Di dalam masyarakat yang beragam, menurut Komaruddin, tidak ada konsep yang lebih tepat dari sistem demokrasi.
Di tengah sistem demokrasi, menurut dia, keberadaan partai politik adalah sebuah keniscayaan dan sangat vital.
Karena partai politik, ujar Komaruddin, merupakan institusi yang memiliki kewenangan untuk menjaring putra-putri terbaik bangsa.
Namun sangat disayangkan, tambah dia, cita-cita partai politik saat ini sangat rendah yang menjadikan biaya politk menjadi sangat mahal sehingga putra-putri terbaik tidak bisa masuk politik.
Diakui Komaruddin, bangsa ini belum berhasil membangun state, tetapi sudah masuk ke praktik liberal di segala bidang. Akibatnya, tegas dia, yang berkuasa saat ini adalah uang.

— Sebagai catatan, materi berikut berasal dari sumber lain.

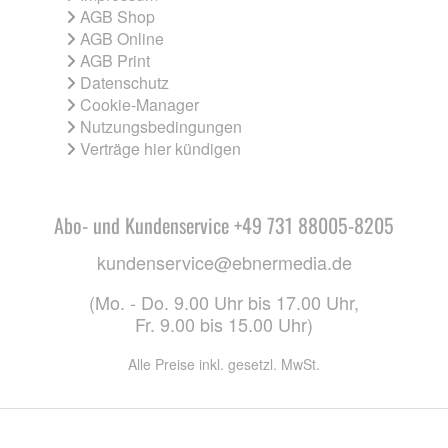
AGB Shop
AGB Online
AGB Print
Datenschutz
Cookie-Manager
Nutzungsbedingungen
Verträge hier kündigen
Abo- und Kundenservice +49 731 88005-8205
kundenservice@ebnermedia.de
(Mo. - Do. 9.00 Uhr bis 17.00 Uhr,
Fr. 9.00 bis 15.00 Uhr)
Alle Preise inkl. gesetzl. MwSt.
CO. KG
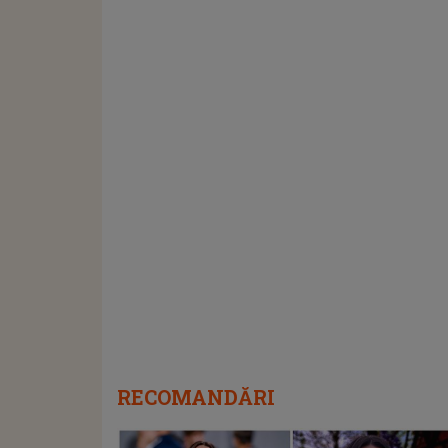
RECOMANDĂRI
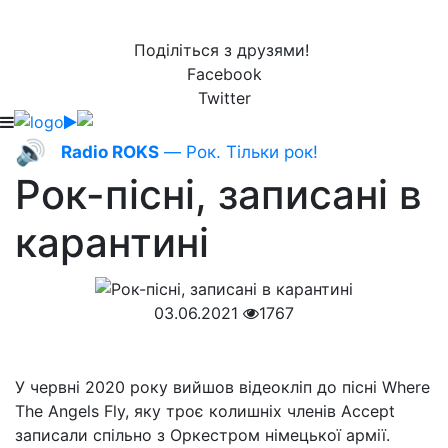
Поділіться з друзями!
Facebook
Twitter
🔊
Radio ROKS
— Рок. Тільки рок!
Рок-пісні, записані в
карантині
03.06.2021
1767
У червні 2020 року вийшов відеокліп до пісні Where
The Angels Fly, яку троє колишніх членів Accept
записали спільно з Оркестром німецької армії.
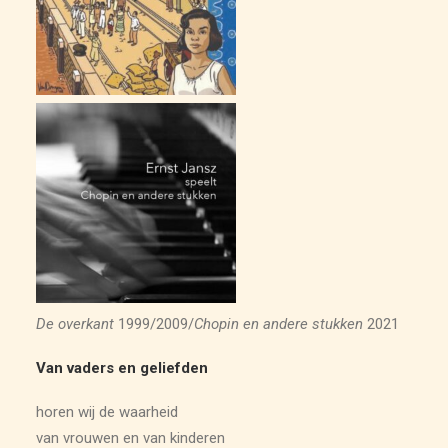
ARCHIEF
De overkant
1999/2009/
Chopin en andere stukken
2021
Van vaders en geliefden
horen wij de waarheid
van vrouwen en van kinderen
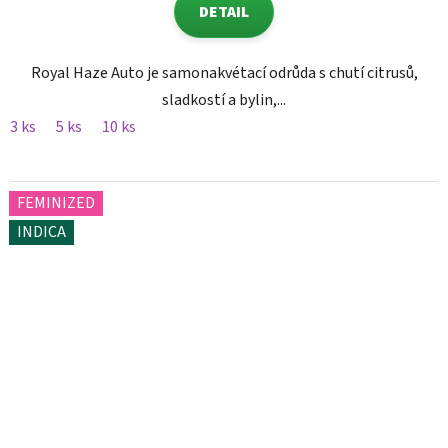
DETAIL
Royal Haze Auto je samonakvétací odrůda s chutí citrusů,
sladkostí a bylin,...
3 ks
5 ks
10 ks
FEMINIZED
INDICA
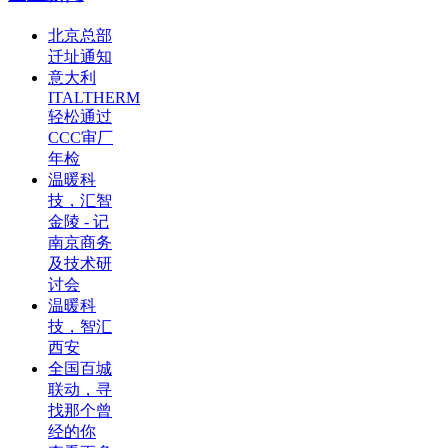
北京总部
迁址通知
意大利
ITALTHERM
轻松通过
CCC审厂
年检
温暖科
技，汇智
金陵 - 记
南京商务
及技术研
讨会
温暖科
技，智汇
西安
全国百城
联动，寻
找那个曾
经的你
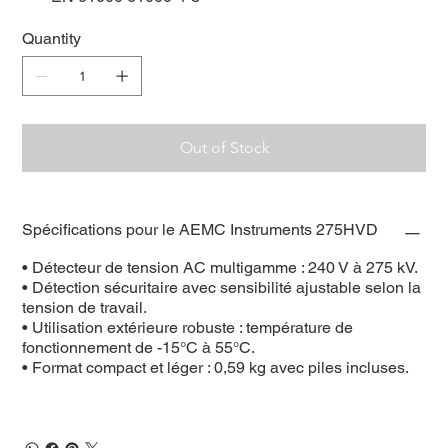
Quantity
Out of Stock
Spécifications pour le AEMC Instruments 275HVD
• Détecteur de tension AC multigamme : 240 V à 275 kV.
• Détection sécuritaire avec sensibilité ajustable selon la
tension de travail.
• Utilisation extérieure robuste : température de
fonctionnement de -15°C à 55°C.
• Format compact et léger : 0,59 kg avec piles incluses.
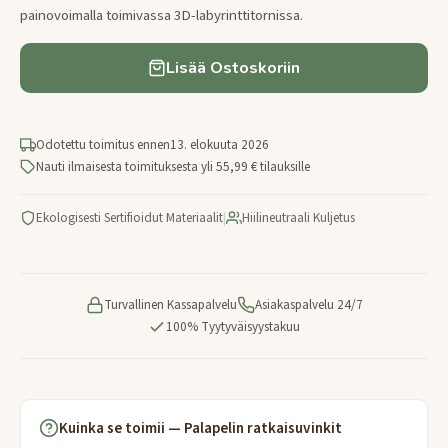
painovoimalla toimivassa 3D-labyrinttitornissa.
Lisää Ostoskoriin
Odotettu toimitus ennen
13. elokuuta 2026
Nauti ilmaisesta toimituksesta yli 55,99 € tilauksille
Ekologisesti Sertifioidut Materiaalit
|
Hiilineutraali Kuljetus
Turvallinen Kassapalvelu
Asiakaspalvelu 24/7
100% Tyytyväisyystakuu
Kuinka se toimii — Palapelin ratkaisuvinkit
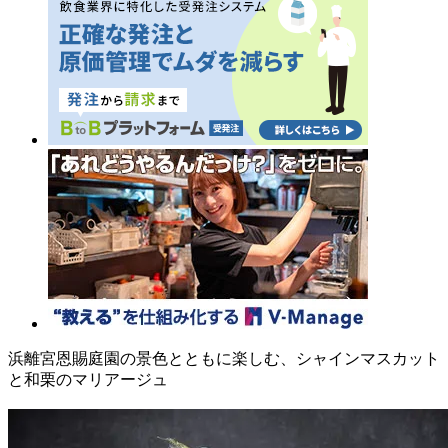
浜離宮恩賜庭園の景色とともに楽しむ、シャインマスカット
と和栗のマリアージュ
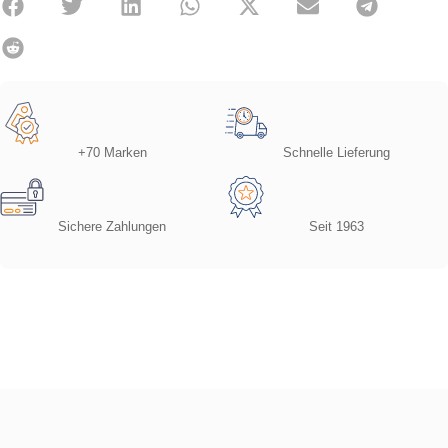
+70 Marken
Schnelle Lieferung
Sichere Zahlungen
Seit 1963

Kondisi tersebut, ujar dia, menyebabkan peran partai politik dalam memperjuangkan aspirasi masyarakat luas tidak maksimal.
Di masa depan, Komaruddin berharap, kita harus membangun state dengan lebih baik. Karena state yang efektif sangat berguna untuk mewujudkan cita-cita para pendiri bangsa.
Aktivis Jaringan Gusdurian, Inayah Wulandari Wahid mengungkapkan proses mewujudkan sikap toleransi di negeri ini belum sepenuhnya dilakukan dengan baik.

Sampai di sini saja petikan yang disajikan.